Listing –
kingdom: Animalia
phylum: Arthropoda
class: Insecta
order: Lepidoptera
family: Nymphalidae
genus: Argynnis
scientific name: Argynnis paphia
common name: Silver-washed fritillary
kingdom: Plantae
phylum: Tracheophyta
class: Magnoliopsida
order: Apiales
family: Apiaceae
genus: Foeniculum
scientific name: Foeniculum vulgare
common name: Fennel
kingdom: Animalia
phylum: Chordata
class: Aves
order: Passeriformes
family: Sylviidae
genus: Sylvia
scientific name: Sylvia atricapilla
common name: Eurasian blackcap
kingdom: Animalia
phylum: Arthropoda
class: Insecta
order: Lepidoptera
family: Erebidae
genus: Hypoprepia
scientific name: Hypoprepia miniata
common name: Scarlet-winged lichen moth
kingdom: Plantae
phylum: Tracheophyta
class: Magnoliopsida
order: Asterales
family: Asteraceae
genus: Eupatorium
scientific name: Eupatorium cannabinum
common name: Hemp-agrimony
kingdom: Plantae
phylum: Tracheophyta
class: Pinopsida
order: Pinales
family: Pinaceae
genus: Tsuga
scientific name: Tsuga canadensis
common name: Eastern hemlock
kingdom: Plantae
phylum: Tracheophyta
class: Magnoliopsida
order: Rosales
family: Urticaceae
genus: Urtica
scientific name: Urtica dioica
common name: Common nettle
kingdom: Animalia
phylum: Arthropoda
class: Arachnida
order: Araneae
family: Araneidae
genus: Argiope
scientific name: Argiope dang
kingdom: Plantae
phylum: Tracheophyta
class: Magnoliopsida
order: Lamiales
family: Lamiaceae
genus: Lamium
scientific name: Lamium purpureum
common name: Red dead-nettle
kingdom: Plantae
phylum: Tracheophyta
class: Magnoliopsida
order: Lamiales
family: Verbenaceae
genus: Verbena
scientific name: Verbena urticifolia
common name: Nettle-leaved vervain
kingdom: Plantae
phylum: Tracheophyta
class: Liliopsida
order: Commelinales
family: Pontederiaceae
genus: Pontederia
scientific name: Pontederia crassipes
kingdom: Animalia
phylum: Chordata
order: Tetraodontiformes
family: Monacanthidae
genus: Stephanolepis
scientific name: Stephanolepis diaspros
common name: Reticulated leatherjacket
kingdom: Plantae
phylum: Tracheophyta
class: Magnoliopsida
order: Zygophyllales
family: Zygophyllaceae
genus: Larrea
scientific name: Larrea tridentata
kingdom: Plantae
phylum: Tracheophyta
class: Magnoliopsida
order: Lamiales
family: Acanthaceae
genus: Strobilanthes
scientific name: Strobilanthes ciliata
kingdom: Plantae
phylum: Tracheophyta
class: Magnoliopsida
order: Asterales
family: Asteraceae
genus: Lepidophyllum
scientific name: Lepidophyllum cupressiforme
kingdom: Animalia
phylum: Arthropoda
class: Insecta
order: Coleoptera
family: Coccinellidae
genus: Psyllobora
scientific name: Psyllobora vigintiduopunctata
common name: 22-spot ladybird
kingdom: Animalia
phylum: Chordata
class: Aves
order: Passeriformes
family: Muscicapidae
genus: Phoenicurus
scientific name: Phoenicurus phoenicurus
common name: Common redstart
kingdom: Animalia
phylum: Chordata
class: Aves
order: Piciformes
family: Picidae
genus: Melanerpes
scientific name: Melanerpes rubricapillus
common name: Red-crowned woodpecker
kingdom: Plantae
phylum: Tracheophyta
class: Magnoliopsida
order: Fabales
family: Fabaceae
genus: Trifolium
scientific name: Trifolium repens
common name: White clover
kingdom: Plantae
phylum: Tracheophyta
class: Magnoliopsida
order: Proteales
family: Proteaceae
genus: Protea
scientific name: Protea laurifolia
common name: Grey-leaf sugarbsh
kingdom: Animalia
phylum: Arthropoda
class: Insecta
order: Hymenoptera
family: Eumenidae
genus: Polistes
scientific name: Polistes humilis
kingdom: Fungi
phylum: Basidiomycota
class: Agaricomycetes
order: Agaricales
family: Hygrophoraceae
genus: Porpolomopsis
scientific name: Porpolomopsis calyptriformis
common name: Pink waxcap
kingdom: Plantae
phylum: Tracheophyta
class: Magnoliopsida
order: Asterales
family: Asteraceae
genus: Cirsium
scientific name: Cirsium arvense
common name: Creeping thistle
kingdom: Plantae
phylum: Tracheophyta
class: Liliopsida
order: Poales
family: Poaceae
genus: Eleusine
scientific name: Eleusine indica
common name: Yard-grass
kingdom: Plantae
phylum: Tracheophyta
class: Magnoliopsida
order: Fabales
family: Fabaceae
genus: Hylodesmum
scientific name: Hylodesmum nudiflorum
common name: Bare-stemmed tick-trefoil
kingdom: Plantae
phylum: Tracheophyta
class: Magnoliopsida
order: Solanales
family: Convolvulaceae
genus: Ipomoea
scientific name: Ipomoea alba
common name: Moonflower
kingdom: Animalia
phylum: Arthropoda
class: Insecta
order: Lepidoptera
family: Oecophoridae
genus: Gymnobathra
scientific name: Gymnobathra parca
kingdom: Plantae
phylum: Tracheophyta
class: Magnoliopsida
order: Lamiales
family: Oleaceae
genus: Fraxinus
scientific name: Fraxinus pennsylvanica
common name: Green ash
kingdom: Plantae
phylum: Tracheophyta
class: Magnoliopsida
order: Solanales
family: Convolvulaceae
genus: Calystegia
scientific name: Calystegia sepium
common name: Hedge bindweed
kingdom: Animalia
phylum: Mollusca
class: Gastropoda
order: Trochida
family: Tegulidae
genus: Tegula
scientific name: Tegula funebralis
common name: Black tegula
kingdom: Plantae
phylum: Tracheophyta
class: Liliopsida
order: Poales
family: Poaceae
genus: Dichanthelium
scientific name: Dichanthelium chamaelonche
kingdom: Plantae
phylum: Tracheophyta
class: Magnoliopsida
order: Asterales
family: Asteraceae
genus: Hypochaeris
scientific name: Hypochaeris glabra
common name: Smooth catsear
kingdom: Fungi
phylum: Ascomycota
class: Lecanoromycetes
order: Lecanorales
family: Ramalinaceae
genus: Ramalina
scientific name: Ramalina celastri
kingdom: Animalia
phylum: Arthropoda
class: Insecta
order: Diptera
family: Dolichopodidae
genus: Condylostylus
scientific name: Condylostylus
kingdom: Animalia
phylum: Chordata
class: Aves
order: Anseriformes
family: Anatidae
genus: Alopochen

Given task –
Reproduce every line of the records above verbatim, keeping their original order.

Answer to the exercise –
kingdom: Animalia
phylum: Arthropoda
class: Insecta
order: Lepidoptera
family: Nymphalidae
genus: Argynnis
scientific name: Argynnis paphia
common name: Silver-washed fritillary
kingdom: Plantae
phylum: Tracheophyta
class: Magnoliopsida
order: Apiales
family: Apiaceae
genus: Foeniculum
scientific name: Foeniculum vulgare
common name: Fennel
kingdom: Animalia
phylum: Chordata
class: Aves
order: Passeriformes
family: Sylviidae
genus: Sylvia
scientific name: Sylvia atricapilla
common name: Eurasian blackcap
kingdom: Animalia
phylum: Arthropoda
class: Insecta
order: Lepidoptera
family: Erebidae
genus: Hypoprepia
scientific name: Hypoprepia miniata
common name: Scarlet-winged lichen moth
kingdom: Plantae
phylum: Tracheophyta
class: Magnoliopsida
order: Asterales
family: Asteraceae
genus: Eupatorium
scientific name: Eupatorium cannabinum
common name: Hemp-agrimony
kingdom: Plantae
phylum: Tracheophyta
class: Pinopsida
order: Pinales
family: Pinaceae
genus: Tsuga
scientific name: Tsuga canadensis
common name: Eastern hemlock
kingdom: Plantae
phylum: Tracheophyta
class: Magnoliopsida
order: Rosales
family: Urticaceae
genus: Urtica
scientific name: Urtica dioica
common name: Common nettle
kingdom: Animalia
phylum: Arthropoda
class: Arachnida
order: Araneae
family: Araneidae
genus: Argiope
scientific name: Argiope dang
kingdom: Plantae
phylum: Tracheophyta
class: Magnoliopsida
order: Lamiales
family: Lamiaceae
genus: Lamium
scientific name: Lamium purpureum
common name: Red dead-nettle
kingdom: Plantae
phylum: Tracheophyta
class: Magnoliopsida
order: Lamiales
family: Verbenaceae
genus: Verbena
scientific name: Verbena urticifolia
common name: Nettle-leaved vervain
kingdom: Plantae
phylum: Tracheophyta
class: Liliopsida
order: Commelinales
family: Pontederiaceae
genus: Pontederia
scientific name: Pontederia crassipes
kingdom: Animalia
phylum: Chordata
order: Tetraodontiformes
family: Monacanthidae
genus: Stephanolepis
scientific name: Stephanolepis diaspros
common name: Reticulated leatherjacket
kingdom: Plantae
phylum: Tracheophyta
class: Magnoliopsida
order: Zygophyllales
family: Zygophyllaceae
genus: Larrea
scientific name: Larrea tridentata
kingdom: Plantae
phylum: Tracheophyta
class: Magnoliopsida
order: Lamiales
family: Acanthaceae
genus: Strobilanthes
scientific name: Strobilanthes ciliata
kingdom: Plantae
phylum: Tracheophyta
class: Magnoliopsida
order: Asterales
family: Asteraceae
genus: Lepidophyllum
scientific name: Lepidophyllum cupressiforme
kingdom: Animalia
phylum: Arthropoda
class: Insecta
order: Coleoptera
family: Coccinellidae
genus: Psyllobora
scientific name: Psyllobora vigintiduopunctata
common name: 22-spot ladybird
kingdom: Animalia
phylum: Chordata
class: Aves
order: Passeriformes
family: Muscicapidae
genus: Phoenicurus
scientific name: Phoenicurus phoenicurus
common name: Common redstart
kingdom: Animalia
phylum: Chordata
class: Aves
order: Piciformes
family: Picidae
genus: Melanerpes
scientific name: Melanerpes rubricapillus
common name: Red-crowned woodpecker
kingdom: Plantae
phylum: Tracheophyta
class: Magnoliopsida
order: Fabales
family: Fabaceae
genus: Trifolium
scientific name: Trifolium repens
common name: White clover
kingdom: Plantae
phylum: Tracheophyta
class: Magnoliopsida
order: Proteales
family: Proteaceae
genus: Protea
scientific name: Protea laurifolia
common name: Grey-leaf sugarbsh
kingdom: Animalia
phylum: Arthropoda
class: Insecta
order: Hymenoptera
family: Eumenidae
genus: Polistes
scientific name: Polistes humilis
kingdom: Fungi
phylum: Basidiomycota
class: Agaricomycetes
order: Agaricales
family: Hygrophoraceae
genus: Porpolomopsis
scientific name: Porpolomopsis calyptriformis
common name: Pink waxcap
kingdom: Plantae
phylum: Tracheophyta
class: Magnoliopsida
order: Asterales
family: Asteraceae
genus: Cirsium
scientific name: Cirsium arvense
common name: Creeping thistle
kingdom: Plantae
phylum: Tracheophyta
class: Liliopsida
order: Poales
family: Poaceae
genus: Eleusine
scientific name: Eleusine indica
common name: Yard-grass
kingdom: Plantae
phylum: Tracheophyta
class: Magnoliopsida
order: Fabales
family: Fabaceae
genus: Hylodesmum
scientific name: Hylodesmum nudiflorum
common name: Bare-stemmed tick-trefoil
kingdom: Plantae
phylum: Tracheophyta
class: Magnoliopsida
order: Solanales
family: Convolvulaceae
genus: Ipomoea
scientific name: Ipomoea alba
common name: Moonflower
kingdom: Animalia
phylum: Arthropoda
class: Insecta
order: Lepidoptera
family: Oecophoridae
genus: Gymnobathra
scientific name: Gymnobathra parca
kingdom: Plantae
phylum: Tracheophyta
class: Magnoliopsida
order: Lamiales
family: Oleaceae
genus: Fraxinus
scientific name: Fraxinus pennsylvanica
common name: Green ash
kingdom: Plantae
phylum: Tracheophyta
class: Magnoliopsida
order: Solanales
family: Convolvulaceae
genus: Calystegia
scientific name: Calystegia sepium
common name: Hedge bindweed
kingdom: Animalia
phylum: Mollusca
class: Gastropoda
order: Trochida
family: Tegulidae
genus: Tegula
scientific name: Tegula funebralis
common name: Black tegula
kingdom: Plantae
phylum: Tracheophyta
class: Liliopsida
order: Poales
family: Poaceae
genus: Dichanthelium
scientific name: Dichanthelium chamaelonche
kingdom: Plantae
phylum: Tracheophyta
class: Magnoliopsida
order: Asterales
family: Asteraceae
genus: Hypochaeris
scientific name: Hypochaeris glabra
common name: Smooth catsear
kingdom: Fungi
phylum: Ascomycota
class: Lecanoromycetes
order: Lecanorales
family: Ramalinaceae
genus: Ramalina
scientific name: Ramalina celastri
kingdom: Animalia
phylum: Arthropoda
class: Insecta
order: Diptera
family: Dolichopodidae
genus: Condylostylus
scientific name: Condylostylus
kingdom: Animalia
phylum: Chordata
class: Aves
order: Anseriformes
family: Anatidae
genus: Alopochen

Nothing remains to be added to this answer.